Take a three-month period. Calculate all the money you've invested in advertising: free hot dog day, email marketing, website maintenance—the works. Total the number of visitors who came to your school for a tour or demo flight. Divide the dollars by the number of visitors and you've got your cost per lead. That's your baseline. Your next goal will be to increase the number of leads per dollar by refining your marketing program.
- Cost per customer. How many of those leads became customers? And what's a customer? Let's say it's somebody who spends at least $1,000 with you over the next 90-day period. Dividing the total dollars invested by the number of defined customers will give you your cost per customer. If you're like most schools, this cost will be much higher than your cost per lead (at least at the beginning).
- Conversion rate. By now you know how many leads you've gotten, how many leads became customers, and how much money you've spent. It's a simple matter to divide the number of customers by the number of leads to get a decimal or fraction value that shows how effective your school is at turning leads into dollars. Simple enough? Maybe not. There can be several reasons why your conversion rate is low. Maybe your lead quality was bad. Maybe your idea to give away free airplane rides brought in a busload from out of town. Maybe your choice to advertise in the Pennysaver (lower rates) brought you bargain shoppers instead of business owners. Or maybe your team was not adequately trained to sell your services and build value. Did they ask for the sale: “Would you like to book your first lesson?” Perhaps your low conversion rate has more to do with your inside sales process than it does with lead quality. Whatever the case, this baseline conversion rate will give you starting point on which to base internal and external improvements.
- Customer lifetime value (CLV). How much is a customer worth to your business? If a student starts with your school and completes her professional pilot training, how many of the dollars that she spent will be gross profit to you? How many of her dollars will you show at your bottom line? This is her CLV. Why is this important? CLV gives you a sense of the long-term value of the customer—not just a snapshot of the cost to bring her in the door the first time. Basing a marketing budget based on CLVs rather than simple lead/customer formulas can make sense for companies looking to establish a high profile and gain market dominance. If your customer spends $70,000 at your school, how much of that is gross profit? How much are you willing to invest to bring in that customer?
- Return on investment for a specific campaign. Let's say you're going to make May your school's Learn to Fly Month. You've assembled a great social media campaign, sent special invitations for a VIP presentation to your prospect list, even arranged to have the local radio station do a remote broadcast from your school. You do Free Burger Day every Sunday in the month, and give discounted demonstration flights to those interested in taking the next step. May comes and goes; you had a lot of visitors, put your school on the map, and got a ton of positive feedback. Was it worth it?

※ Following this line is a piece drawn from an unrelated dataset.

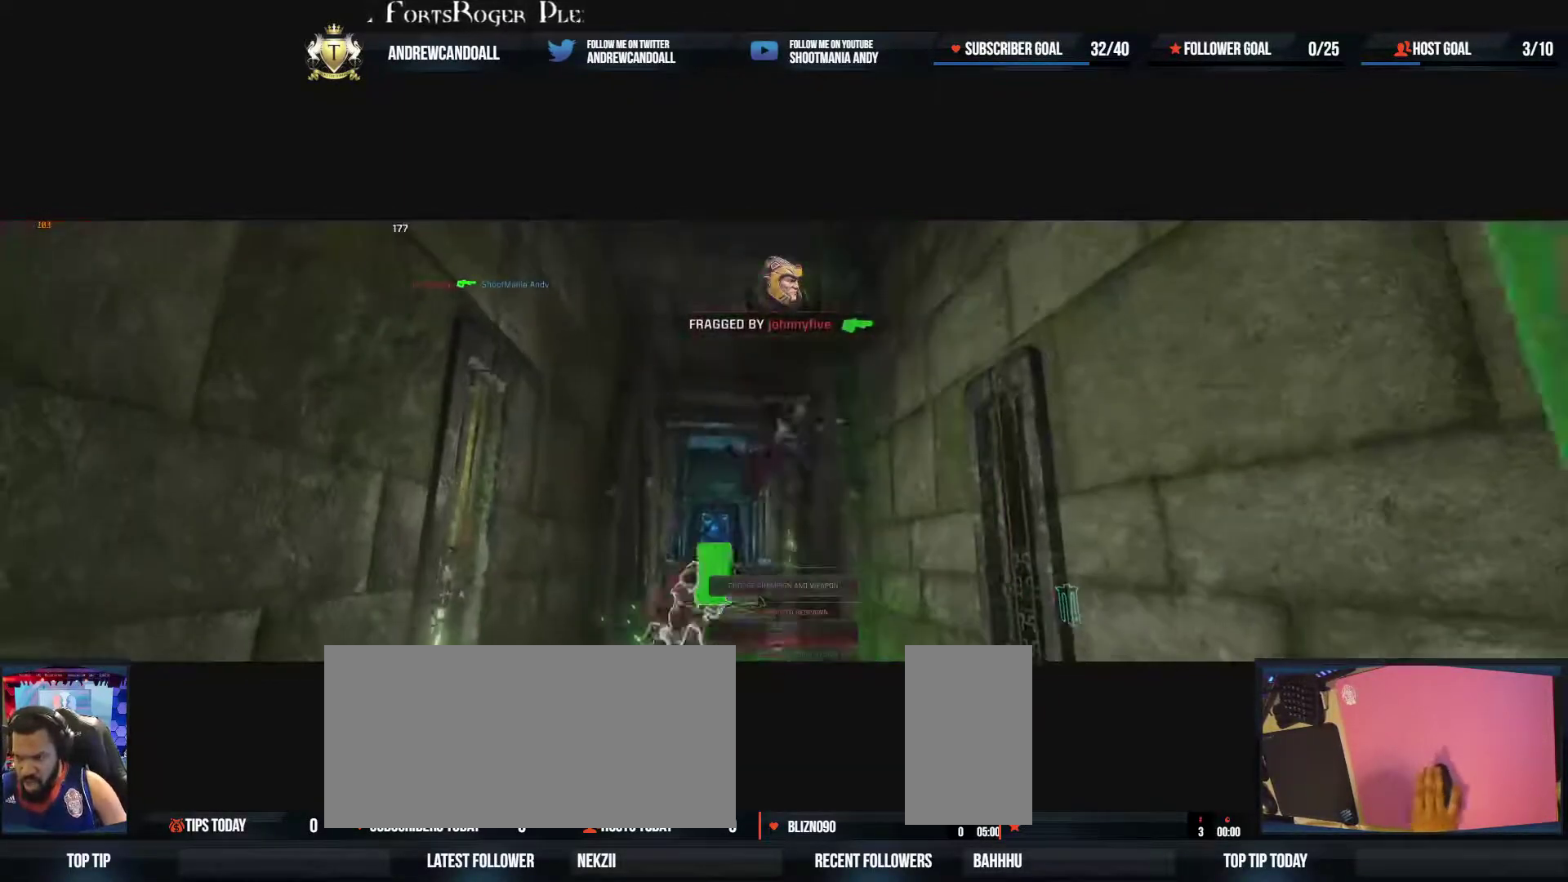
{"keys": ["w"], "mouse": [], "events": [[133, "delete", "down"], [183, "delete", "up"], [233, "delete", "down"], [300, "delete", "up"]]}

You know you need to give it some time to incubate, so you count the number of new students you get over the next four months who registered during your May campaign. You calculate their CLV, then divide it by the total cost for the campaign, including the mustard for the hot dogs and engine reserves for the demos. That is your return on investment. Were your marketing efforts a success? If you based your answer to that question on cost per customer it may not look so grand, but applying CLV to your equation might paint a rosier picture.
The point of this is to emphasize the importance of measuring your results rather than basing decisions on seat-of-the-pants feelings about whether a marketing effort worked. Numbers will tell the story. Sure, it takes some effort to keep track of leads and customers, but even if your data-gathering system isn't perfect, it's better than nothing.
The more you measure, the more you'll see the insides of your marketing investments, making it easier to better assess what dollars can stay in the till or go into more effective efforts.
William Woodbury is a flight instructor and freelance writer in Southern California.